Parse Big Data with Swift TabularData Framework 💿

If you have a Data Scientist role for a company, you might have heard, worked, or spoken about Big Data and the vast amount of tools available to Extract, Load, and Transform. You might perform this with popular coding languages and frameworks to make sense of raw data.


DataFrames is a type (object) that facilitates software developers to manipulate the raw data with all its instance functions. I'm happy that the Swift TabularData Framework followed the same convention that Pandas and Numpy have.


If you are Software Developer/programmer, you might know that Swift is a programming language that is very popular for developing software applications for the iPhone, Apple Watch, and MacBook. It has become available in the past five years on more platforms and operating systems: Windows, Ubuntu, CentOS, and Amazon Linux.


Back to TabularData Framework!


So why do we need a framework vs. SQL (Simple Query Language)?

It's all related to performance and maybe context-switching for the developer.


This:

dataFrame.description(options: formattingOptions)

It is different from this:

SELECT * FROM TABLE_NAME

The one above is querying through unstructured data, which differs from structured data (the one below).
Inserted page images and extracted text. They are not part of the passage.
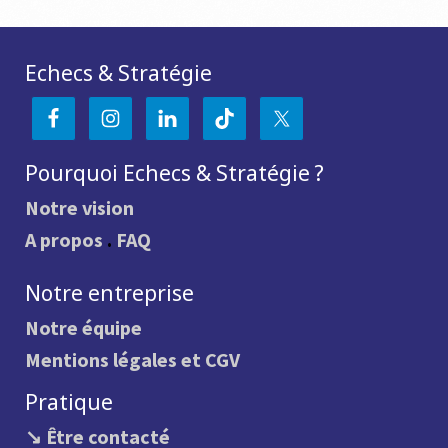
Echecs & Stratégie
Pourquoi Echecs & Stratégie ?
Notre vision
A propos
.
FAQ
Notre entreprise
Notre équipe
Mentions légales et CGV
Pratique
↘ Être contacté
And that also entails different patterns, speed 🐢, and costs 💰


If you are interested in the previous difference, read my article on how I accomplished this using AWS Redshift and Spark.


The TabularData Framework enables Swift developers to work with Big Data either on the user's devices or the server.


2022 City Of Chicago Divvy Bike Trip Data

In the above snapshot, I mapped the date from a `String` type to a `Date` type (object) to work with it in my Swift application.